Aussie teachers are quitting on social media – see the one thing tipping them over the edge
Teachers are turning to TikTok to share quitting and burnout stories. New research reveals there’s one main reason why so many are stressed – and it’s not the students.
Teachers are sharing burnout and resignation videos on social media as stress takes its toll on the school workforce.
A new survey of nearly 5000 primary and secondary teachers by the University of New South Wales has found that 90 per cent of teachers are experiencing high levels of stress.
Results also show more than two-thirds of Australian teachers experience moderate to severe symptoms of anxiety and depression – twice the national average.
The research, lead by Dr Helena Granziera, found many teachers are stuck in a cycle of workload-induced mental health symptoms that cause many to leave the profession.
It is not the face-to-face teaching and the delivery of lessons but the minutiae of non-core work that is most burdensome to Australian teachers.
“Administrative duties, compliance requirements, and excessive data collection are taking time away from lesson planning and student engagement. This is leading to burnout and a sense of professional disillusionment,” Dr Granziera said.
As poor mental health leads to teachers abandoning their field, this trend is exacerbating Australia’s teacher shortage, with up to 30 per cent of teachers considering leaving the industry prior to their retirement age.
The UNSW researchers also found the mental health concerns of teachers is impacting on their students, who are likely to perform worse on standardised tests, leading to a regression in their own wellbeing.
It comes as teachers around the nation continue to share stories of their light bulb “quit” moments on social media using hashtags such as #TeacherQuitTok and #TeacherBurnout.
One female educator said she was “going to be stepping away from teaching for a bit” after a student called her a “stupid bitch” without any consequences. In one post attracting more than 2000 comments, she railed about a lack of resources in schools and being told not to take sick days.
Teachers in many states are bargaining for pay rises and other conditions, with striking workers in Queensland attracting much support from their interstate peers.
One such teacher posted that: “Everyone realises how important teachers are the moment they stop showing up.”
Another 30-year-old quit her teaching job “with no back-up plan – just a gut feeling that I needed more. Teaching had been my everything, but burnout crept in and I knew I had to choose myself.”
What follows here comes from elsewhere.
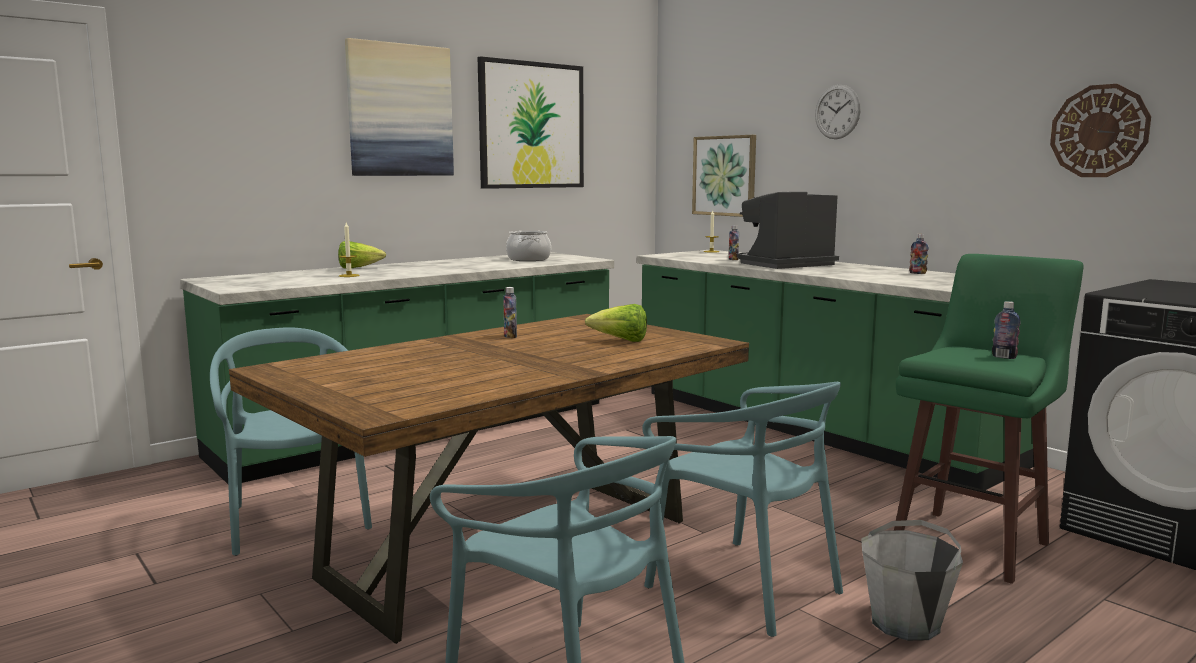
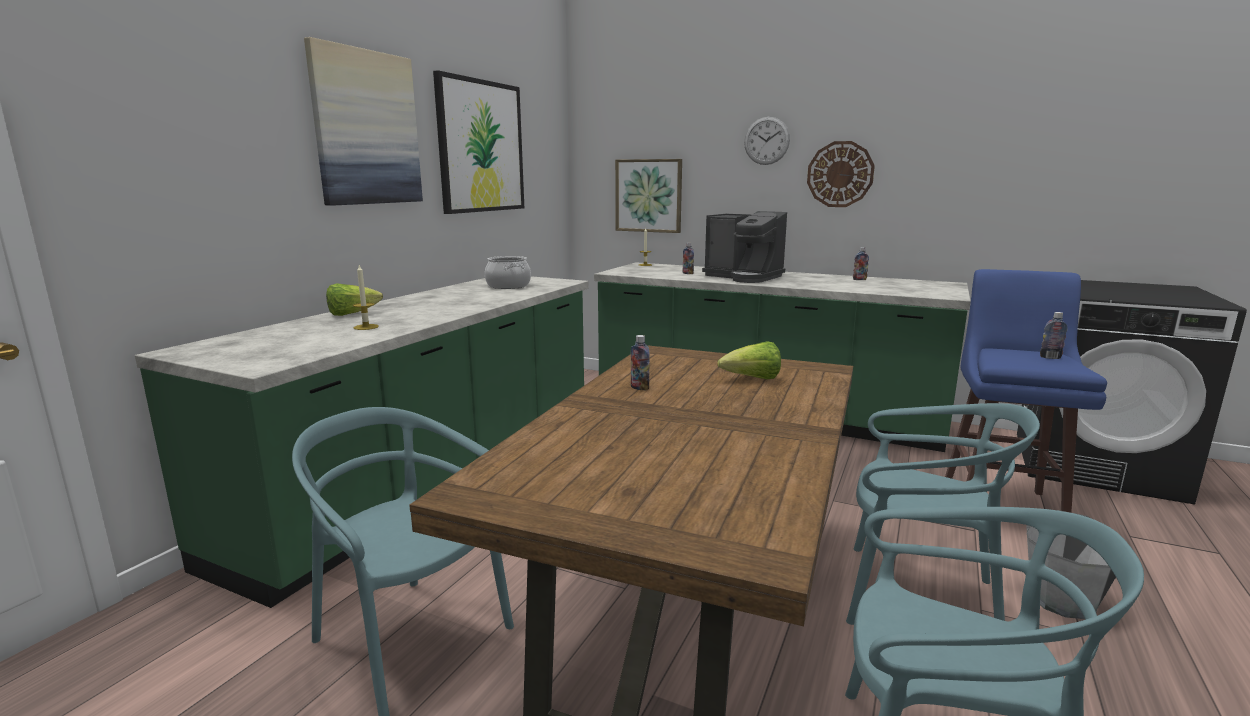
camera: 25 degrees left, 5 degrees up
(785, 265) = (744, 277): coffee machine -> coffee machine turned 90 degrees counterclockwise
(973, 544) = (1001, 505): green stool -> blue stool
(1099, 131) = (1005, 163): wall clock -> wall clock (840, 174)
Another said: “If you’re a teacher who is currently feeling overwhelmed and feeling the effects of teacher burnout, just know you aren’t alone and you deserve this break”.
Associate Professor Rachel Buchanan from the University of Newcastle said teachers continued to use social media to vent their frustrations about their jobs.
“Originally it was more about using social media for shared professional development,” she said. “Now it’s more about discussions on burnout in a more confessional way.”
“Teachers are feeling abandoned by the education departments so they are sharing what they are feeling,” she said.
Associate Professor Buchanan said teachers were taking more risks in expressing more honest details about their jobs, at times in a bid to warn others.
“The feeling is that if their boundaries are not respected, then why should they respect yours?”